Acostumbrados a que la guerra de más de 50 años siempre se ha desenvuelto en la Colombia campesina y olvidada, las acciones militares en contra de la policía en Barranquilla y en Soledad han puesto de manifiesto que las ciudades también son escenario del conflicto armado que vivimos.
Se ha hecho normal que los medios difundan la muerte de campesinos y guerrilleros en lo profundo del Catatumbo, del Sur de Bolívar, de Arauca o de algún otro punto olvidado del mapa nacional al punto que una noticia de esas se confunde fácilmente con la nota de farándula del noticiero y la vida citadina sigue como si nada.
En televisión han desfilado los generales de la policía y de las fuerzas militares al lado de los ministros y el presidente, satisfechos y hasta sonrientes para anunciar la muerte de algún jefe guerrillero bajo toneladas de explosivos lanzados desde su moderna aviación de guerra. Dentro de su lógica y su doble rasero para medir los hechos, el uso de esos explosivos y la muerte de esos Colombianos está plenamente justificada y por eso su regocijo.
Ahora que son atacados en su propias guarniciones y sienten el rigor de la confrontación en una ciudad capital del perfil de Barranquilla, salen a desatar toda su rabia y a descalificar las acciones propias de la guerra, la misma que ellos agencian y desarrollan contra el pueblo.
La policía se ha especializado en las ciudades en manejar redes de delincuencia común y del narcotráfico asociados con el paramilitarismo, y a reprimir a diestra y siniestra a quienes tienen que rebuscarse la comida a diario en un andén o en una esquina vendiendo cualquier cachivache para llevar el pan a sus casas.
Papel central juega la inteligencia policial en las operaciones contrainsurgentes que desarrolla el Estado en contra del movimiento revolucionario; la policía no es pues un cuerpo civil armado como ahora pretenden mostrarlo algunos constructores de opinión, sino una fuerza represiva militarizada y comprometida en las operaciones ofensivas y de inteligencia que desarrolla el enemigo.
Respetamos y cumplimos el Cese del Fuego Bilateral y Temporal a pesar de que las operaciones de asedio y ataque a unidades guerrilleras no cesó por parte de las fuerzas gubernamentales, y que los compromisos del Estado en parar el asesinato de líderes sociales nunca se concretó, y muy por el contrario arreciaron los ataques y las muertes; era obvio que una vez culminado dicho cese las unidades urbanas y rurales del ELN estábamos en la obligación de responder a esas agresiones.
Encontrar salidas distintas a la crueldad de la guerra es uno de los propósitos de la Mesa instalada en Quito, la misma a la que ahora el gobierno se niega a volver, argumentando razones unilaterales y desconociendo lo firmado en temas de agenda, metodología y participación de la sociedad.
Negociar en medio del conflicto ha sido una lógica impuesta por el Estado, no por la guerrilla, y cambiarla requiere de acuerdos bilaterales que comprometan a las partes.
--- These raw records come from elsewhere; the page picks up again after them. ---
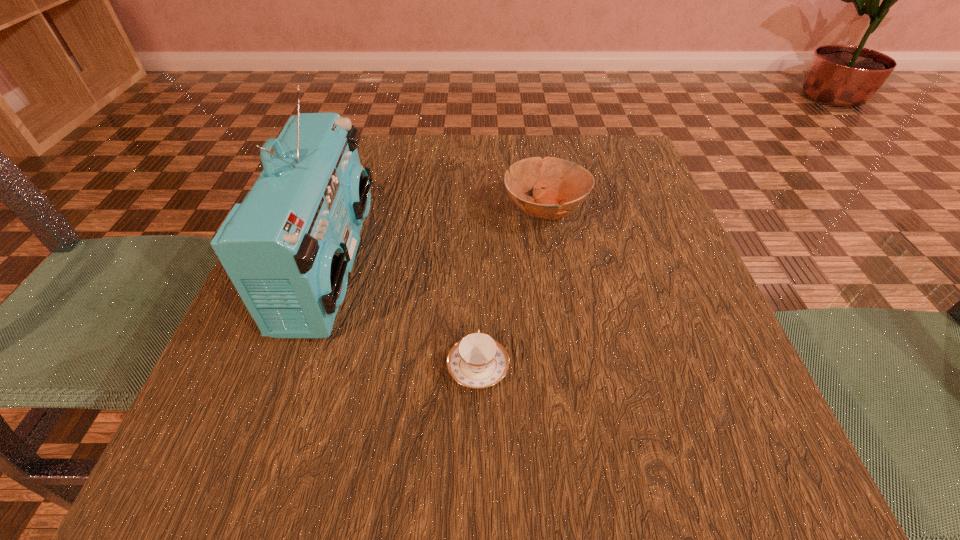
I want to click on free space between the leftmost object and the shortest object, so [404, 316].

In order to click on free area in between the leftmost object and the rightmost object in this screenshot , I will do `click(438, 237)`.

Where is `free area in between the leftmost object and the second shortest object`? The image size is (960, 540). free area in between the leftmost object and the second shortest object is located at coordinates (438, 237).

This screenshot has width=960, height=540. What are the coordinates of `free area in between the second object from left to right and the rightmost object` in the screenshot? It's located at (512, 288).

Where is `free area in between the bowl and the leftmost object`? free area in between the bowl and the leftmost object is located at coordinates (438, 237).

Locate an element on the screen. vacant space that is in between the bowl and the second object from right to left is located at coordinates (512, 288).

Image resolution: width=960 pixels, height=540 pixels. Find the location of `vacant region between the radio receiver and the second tallest object`. vacant region between the radio receiver and the second tallest object is located at coordinates (438, 237).

Find the location of `vacant space that is in between the second object from right to left and the radio receiver`. vacant space that is in between the second object from right to left and the radio receiver is located at coordinates (404, 316).

In order to click on free spot between the radio receiver and the rightmost object in this screenshot , I will do `click(438, 237)`.

Identify the location of free space between the second object from left to right and the second shortest object. (512, 288).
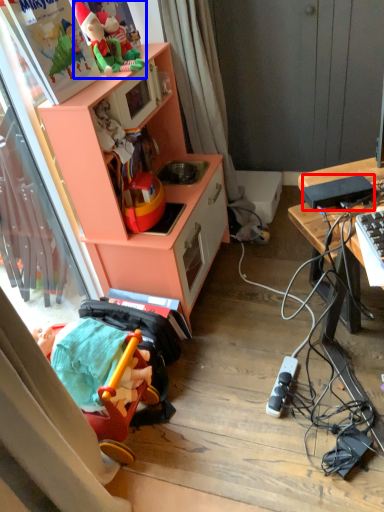
Question: Among these objects, which one is nearest to the camera, appliance (highlighted by a red box) or toy (highlighted by a blue box)?

Choices:
 (A) appliance
 (B) toy

Answer: (A)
El ELN ha planteado la disposición a pactar un nuevo y mejor cese del fuego y a que avance la agenda acordada que nos debe acercar a las transformaciones y los cambios urgentes hacia un nuevo país, donde sea real la construcción de la paz y el bienestar para los millones de colombianos excluidos por el modelo económico y las políticas de guerra del Estado.